Stored items:
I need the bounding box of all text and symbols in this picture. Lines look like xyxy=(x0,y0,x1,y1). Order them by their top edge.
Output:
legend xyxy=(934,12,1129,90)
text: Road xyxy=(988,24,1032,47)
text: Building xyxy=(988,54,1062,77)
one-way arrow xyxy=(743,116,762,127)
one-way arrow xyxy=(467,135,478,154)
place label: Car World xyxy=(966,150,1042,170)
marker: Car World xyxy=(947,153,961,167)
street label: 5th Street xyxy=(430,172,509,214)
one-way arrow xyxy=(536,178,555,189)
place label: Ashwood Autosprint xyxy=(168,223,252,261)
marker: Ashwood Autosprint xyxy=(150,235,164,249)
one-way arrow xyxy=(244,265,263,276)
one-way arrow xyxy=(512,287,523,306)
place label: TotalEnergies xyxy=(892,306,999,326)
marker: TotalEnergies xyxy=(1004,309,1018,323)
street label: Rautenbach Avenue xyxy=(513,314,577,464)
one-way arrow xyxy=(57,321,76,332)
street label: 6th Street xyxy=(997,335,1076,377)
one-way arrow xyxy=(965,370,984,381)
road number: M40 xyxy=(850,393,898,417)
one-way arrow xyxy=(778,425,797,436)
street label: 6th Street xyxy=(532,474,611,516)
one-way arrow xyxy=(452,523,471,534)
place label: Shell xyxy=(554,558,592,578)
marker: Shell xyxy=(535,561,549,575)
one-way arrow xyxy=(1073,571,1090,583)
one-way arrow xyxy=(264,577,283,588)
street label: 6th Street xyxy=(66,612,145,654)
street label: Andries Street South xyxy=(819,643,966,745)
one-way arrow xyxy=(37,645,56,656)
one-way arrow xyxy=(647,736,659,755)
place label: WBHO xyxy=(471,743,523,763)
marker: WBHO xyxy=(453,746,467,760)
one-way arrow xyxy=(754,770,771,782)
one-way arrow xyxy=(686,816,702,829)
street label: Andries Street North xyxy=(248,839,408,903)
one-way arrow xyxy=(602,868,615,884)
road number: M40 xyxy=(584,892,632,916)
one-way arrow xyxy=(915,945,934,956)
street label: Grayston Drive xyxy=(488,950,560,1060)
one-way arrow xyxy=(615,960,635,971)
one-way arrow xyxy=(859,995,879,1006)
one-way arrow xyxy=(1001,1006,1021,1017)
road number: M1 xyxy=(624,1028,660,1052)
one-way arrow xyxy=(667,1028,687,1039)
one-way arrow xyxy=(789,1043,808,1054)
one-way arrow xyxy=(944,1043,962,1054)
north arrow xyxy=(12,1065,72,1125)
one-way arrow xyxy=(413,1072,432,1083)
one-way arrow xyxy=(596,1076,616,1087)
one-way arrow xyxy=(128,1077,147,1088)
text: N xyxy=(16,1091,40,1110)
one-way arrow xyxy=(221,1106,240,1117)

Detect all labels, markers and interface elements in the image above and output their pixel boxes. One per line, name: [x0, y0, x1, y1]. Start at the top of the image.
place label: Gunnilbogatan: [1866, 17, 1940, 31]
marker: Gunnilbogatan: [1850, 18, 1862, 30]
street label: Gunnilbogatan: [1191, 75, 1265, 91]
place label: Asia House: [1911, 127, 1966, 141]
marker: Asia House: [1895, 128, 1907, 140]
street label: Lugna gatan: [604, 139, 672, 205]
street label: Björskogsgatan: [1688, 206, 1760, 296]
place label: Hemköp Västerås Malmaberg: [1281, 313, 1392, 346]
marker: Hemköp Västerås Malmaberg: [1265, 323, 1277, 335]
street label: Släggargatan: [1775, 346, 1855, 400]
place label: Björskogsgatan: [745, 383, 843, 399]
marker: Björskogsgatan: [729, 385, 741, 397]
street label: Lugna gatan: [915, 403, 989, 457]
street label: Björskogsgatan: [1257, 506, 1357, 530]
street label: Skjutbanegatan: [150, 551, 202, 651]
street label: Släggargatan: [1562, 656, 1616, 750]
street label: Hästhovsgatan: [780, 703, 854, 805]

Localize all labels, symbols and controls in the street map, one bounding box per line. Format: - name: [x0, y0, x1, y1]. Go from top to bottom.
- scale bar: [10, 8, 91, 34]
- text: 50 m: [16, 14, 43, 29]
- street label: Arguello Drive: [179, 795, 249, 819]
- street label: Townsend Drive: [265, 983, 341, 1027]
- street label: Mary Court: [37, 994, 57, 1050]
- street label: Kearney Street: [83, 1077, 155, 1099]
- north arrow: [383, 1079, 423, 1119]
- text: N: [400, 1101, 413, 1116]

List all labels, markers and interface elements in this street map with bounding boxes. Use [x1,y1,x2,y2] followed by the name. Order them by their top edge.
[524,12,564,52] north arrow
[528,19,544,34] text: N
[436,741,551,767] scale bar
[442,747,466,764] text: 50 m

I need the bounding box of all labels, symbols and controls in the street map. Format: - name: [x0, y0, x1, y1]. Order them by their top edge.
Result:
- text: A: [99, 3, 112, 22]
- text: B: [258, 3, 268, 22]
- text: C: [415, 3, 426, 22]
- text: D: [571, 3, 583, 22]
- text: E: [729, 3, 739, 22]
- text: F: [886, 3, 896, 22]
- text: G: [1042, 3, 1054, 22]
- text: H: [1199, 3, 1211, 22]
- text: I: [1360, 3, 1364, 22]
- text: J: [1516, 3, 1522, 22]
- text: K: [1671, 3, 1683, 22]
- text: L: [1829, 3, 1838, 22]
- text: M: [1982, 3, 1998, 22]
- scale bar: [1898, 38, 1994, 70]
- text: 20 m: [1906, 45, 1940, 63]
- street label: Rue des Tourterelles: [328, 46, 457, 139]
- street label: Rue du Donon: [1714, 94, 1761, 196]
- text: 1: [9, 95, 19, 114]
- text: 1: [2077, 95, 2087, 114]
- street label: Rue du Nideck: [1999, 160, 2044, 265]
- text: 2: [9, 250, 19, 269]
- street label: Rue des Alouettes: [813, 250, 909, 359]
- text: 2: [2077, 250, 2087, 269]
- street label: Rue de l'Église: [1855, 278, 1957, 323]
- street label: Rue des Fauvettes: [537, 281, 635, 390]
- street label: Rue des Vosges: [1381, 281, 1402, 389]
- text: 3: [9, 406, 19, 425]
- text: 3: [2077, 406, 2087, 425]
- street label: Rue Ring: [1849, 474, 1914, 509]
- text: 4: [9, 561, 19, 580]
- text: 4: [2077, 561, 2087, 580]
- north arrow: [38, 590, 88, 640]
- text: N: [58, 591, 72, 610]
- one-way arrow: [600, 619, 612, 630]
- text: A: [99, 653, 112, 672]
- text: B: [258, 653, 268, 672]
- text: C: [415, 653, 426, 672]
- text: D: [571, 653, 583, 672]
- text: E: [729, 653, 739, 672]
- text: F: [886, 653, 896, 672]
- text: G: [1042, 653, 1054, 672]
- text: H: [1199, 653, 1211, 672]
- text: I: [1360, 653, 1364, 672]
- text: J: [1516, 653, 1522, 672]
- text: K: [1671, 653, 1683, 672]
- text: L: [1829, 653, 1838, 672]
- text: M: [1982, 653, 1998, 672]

▶ TASK PROMPT:
Whenever a line in the entries holds the word "symbols", copy that line.

▶ OUTPUT:
I need the bounding box of all text and symbols in this picture. Lines look like xyxy=(x0,y0,x1,y1). Order them by their top edge.
Localize all labels, symbols and controls in the street map, one bounding box per line. Format: - name: [x0, y0, x1, y1]. Go from top to bottom.
I need the bounding box of all labels, symbols and controls in the street map. Format: - name: [x0, y0, x1, y1]. Order them by their top edge.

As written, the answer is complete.